The Petrodollar Reckoning: BRICS and the Dollar

The war has accelerated the erosion of the dollar’s dominance in global energy markets.

Putin is reportedly considering settling oil in dollars again, attempting to escape dependence on the Chinese yuan. If he does, it would temporarily strengthen the dollar. But the structural damage is done.

Iran joined BRICS hoping to escape sanctions. Instead, the war exposed the limits of that strategy. Secondary tariffs forced BRICS partners to choose between rhetoric and trade. Iran’s currency collapsed. Inflation soared. China and Russia provided calibrated support but avoided direct confrontation.

The long term trend remains clear. The world is slowly diversifying away from the dollar.

The Oil Crisis: By the Numbers

Brent crude remains above one hundred and eight dollars per barrel. The Strait of Hormuz remains functionally closed. Qatar’s LNG exports were forced to shut down. Saudi and Kuwaiti refineries were hit. Analysts warn that a permanent Middle East risk premium will now be embedded in global energy prices.

Iran’s Achilles’ Heel: Money, Markets, and the Cost of Living

Iran has found something the American military cannot bomb: Trump’s political survival.

His vulnerability has always been the economy. High oil prices mean high petrol prices. High petrol prices mean inflation. Inflation means voters feel poorer. When voters feel poorer, they turn on the president.

Polling already shows this happening. Majorities disapprove of the war. Independents overwhelmingly disapprove of Trump’s performance and his handling of the cost of living.

Iran is not trying to defeat the United States militarily. It is trying to make Americans tired of high prices and frustrated with the president. It is working.

The five day pause was not strategy. It was recognition that the economic pressure was politically unsustainable.

The Political Reckoning

Polls show Trump’s approval falling sharply. Republican strategists are alarmed. The war was meant to demonstrate strength.
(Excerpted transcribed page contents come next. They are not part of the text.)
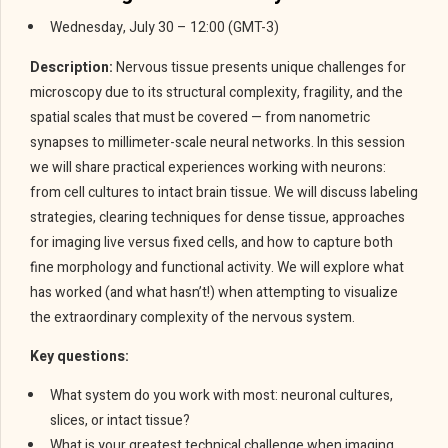
Wednesday, July 30 – 12:00 (GMT-3)
Description:
Nervous tissue presents unique challenges for
microscopy due to its structural complexity, fragility, and the
spatial scales that must be covered — from nanometric
synapses to millimeter-scale neural networks. In this session
we will share practical experiences working with neurons:
from cell cultures to intact brain tissue. We will discuss labeling
strategies, clearing techniques for dense tissue, approaches
for imaging live versus fixed cells, and how to capture both
fine morphology and functional activity. We will explore what
has worked (and what hasn’t!) when attempting to visualize
the extraordinary complexity of the nervous system.
Key questions:
What system do you work with most: neuronal cultures,
slices, or intact tissue?
What is your greatest technical challenge when imaging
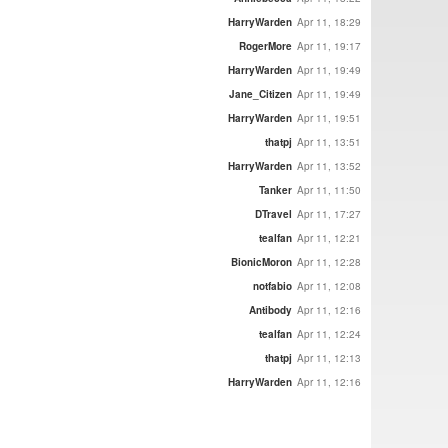
HarryWarden
Apr 11, 18:29
RogerMore
Apr 11, 19:17
HarryWarden
Apr 11, 19:49
Jane_Citizen
Apr 11, 19:49
HarryWarden
Apr 11, 19:51
thatpj
Apr 11, 13:51
HarryWarden
Apr 11, 13:52
Tanker
Apr 11, 11:50
DTravel
Apr 11, 17:27
tealfan
Apr 11, 12:21
BionicMoron
Apr 11, 12:28
notfabio
Apr 11, 12:08
Antibody
Apr 11, 12:16
tealfan
Apr 11, 12:24
thatpj
Apr 11, 12:13
HarryWarden
Apr 11, 12:16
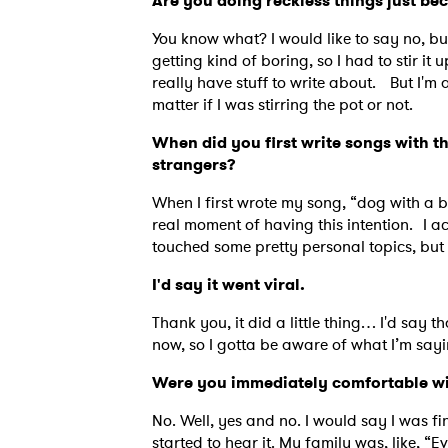
Are you doing reckless things just be
You know what? I would like to say no, bu
getting kind of boring, so I had to stir it 
really have stuff to write about. But I'm 
matter if I was stirring the pot or not.
When did you first write songs with t
strangers?
When I first wrote my song, “dog with a b
real moment of having this intention. I a
touched some pretty personal topics, bu
I'd say it went viral.
Thank you, it did a little thing… I'd say t
now, so I gotta be aware of what I’m say
Were you immediately comfortable w
No. Well, yes and no. I would say I was fin
started to hear it. My family was, like,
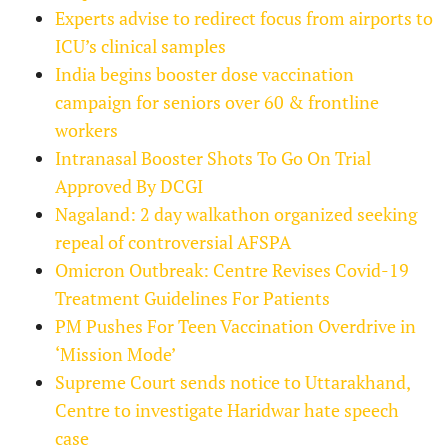
Experts advise to redirect focus from airports to
ICU’s clinical samples
India begins booster dose vaccination
campaign for seniors over 60 & frontline
workers
Intranasal Booster Shots To Go On Trial
Approved By DCGI
Nagaland: 2 day walkathon organized seeking
repeal of controversial AFSPA
Omicron Outbreak: Centre Revises Covid-19
Treatment Guidelines For Patients
PM Pushes For Teen Vaccination Overdrive in
‘Mission Mode’
Supreme Court sends notice to Uttarakhand,
Centre to investigate Haridwar hate speech
case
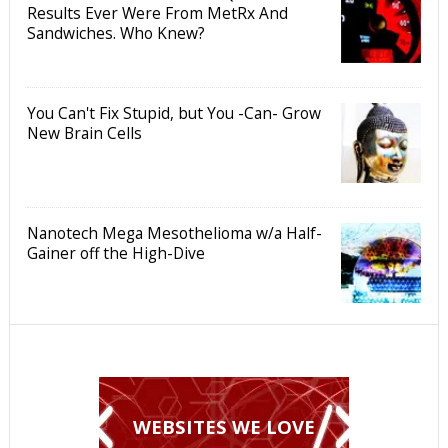
Results Ever Were From MetRx And
Sandwiches. Who Knew?
You Can't Fix Stupid, but You -Can- Grow
New Brain Cells
Nanotech Mega Mesothelioma w/a Half-
Gainer off the High-Dive
WEBSITES WE LOVE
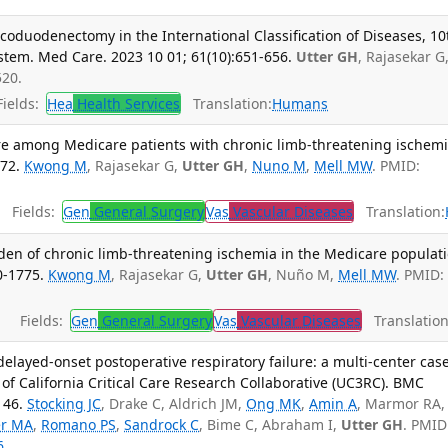
icoduodenectomy in the International Classification of Diseases, 10
stem. Med Care. 2023 10 01; 61(10):651-656.
Utter GH
, Rajasekar G
520.
ields:
Hea
Health Services
Translation:
Humans
 care among Medicare patients with chronic limb-threatening ischemi
472.
Kwong M
, Rajasekar G,
Utter GH
,
Nuno M
,
Mell MW
. PMID:
Fields:
Gen
General Surgery
Vas
Vascular Diseases
Translation:
den of chronic limb-threatening ischemia in the Medicare populati
0-1775.
Kwong M
, Rajasekar G,
Utter GH
, Nuño M,
Mell MW
. PMID:
Fields:
Gen
General Surgery
Vas
Vascular Diseases
Translation
delayed-onset postoperative respiratory failure: a multi-center cas
 of California Critical Care Research Collaborative (UC3RC). BMC
146.
Stocking JC
, Drake C, Aldrich JM,
Ong MK
,
Amin A
, Marmor RA,
er MA
,
Romano PS
,
Sandrock C
, Bime C, Abraham I,
Utter GH
. PMID
6
.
Instead, it has become a liability. If the war continues, the damage deepens. If he withdraws, he admits failure. If he escalates, he worsens the economy. He is trapped.

What Comes Next

Trump’s next moves follow the playbook.

He will extend the pause. He will escalate sanctions. He will issue another ultimatum. He may launch a limited strike. Eventually, he will declare victory regardless of facts.

The Longer View: Iran Will Not Back Down

Trump is playing weeks. Iran is playing decades.

The Islamic Republic has survived far worse. A short bombing campaign is survivable. Iran’s strategy is simple. Do not surrender. Do not negotiate publicly. Do not give Trump a win. Wait for him to leave office.

They will rebuild. They will re arm. They will keep the Strait unstable. They will wait.

They have found Trump’s weakness. They know the economy will decide his fate.

Other Fallouts: Iraq, Lebanon, Africa, Asia

The war has spilled into Iraq. Lebanon is facing a humanitarian catastrophe. African economies are under pressure from rising energy costs. Asian governments are preparing for worst case scenarios. The Strait of Hormuz will not return to its previous conditions. The risk premium is now permanent.

The Scar That Will Not Heal

Even if the war ends tomorrow, the consequences will last for years.

The Hormuz effect is permanent. Gulf producers are shifting export routes. Qatar remains exposed. The risk premium is now real. The United States has not only fought a war. It has reshaped global energy markets in ways that will cost Americans for years.

The Bottom Line

The Iran war achieved nothing that will last.

The regime stands.

The nuclear programme remains latent.

The proxies remain funded.

The Strait remains contested.

The region is less stable.

Oil prices are higher.

Allies refused to help.

Trump’s approval is collapsing.

Iran has found his weakness.

This was not strategy. It was theatre. The five day pause is not diplomacy. It is retreat disguised as restraint. Trump blinked because Iran exposed his vulnerability. He wanted lower oil prices. He got a permanent risk premium. He wanted to look strong. He looks trapped.

The problem will now wait for the next president, unchanged except for one thing. Americans will be paying for it at the pump for years.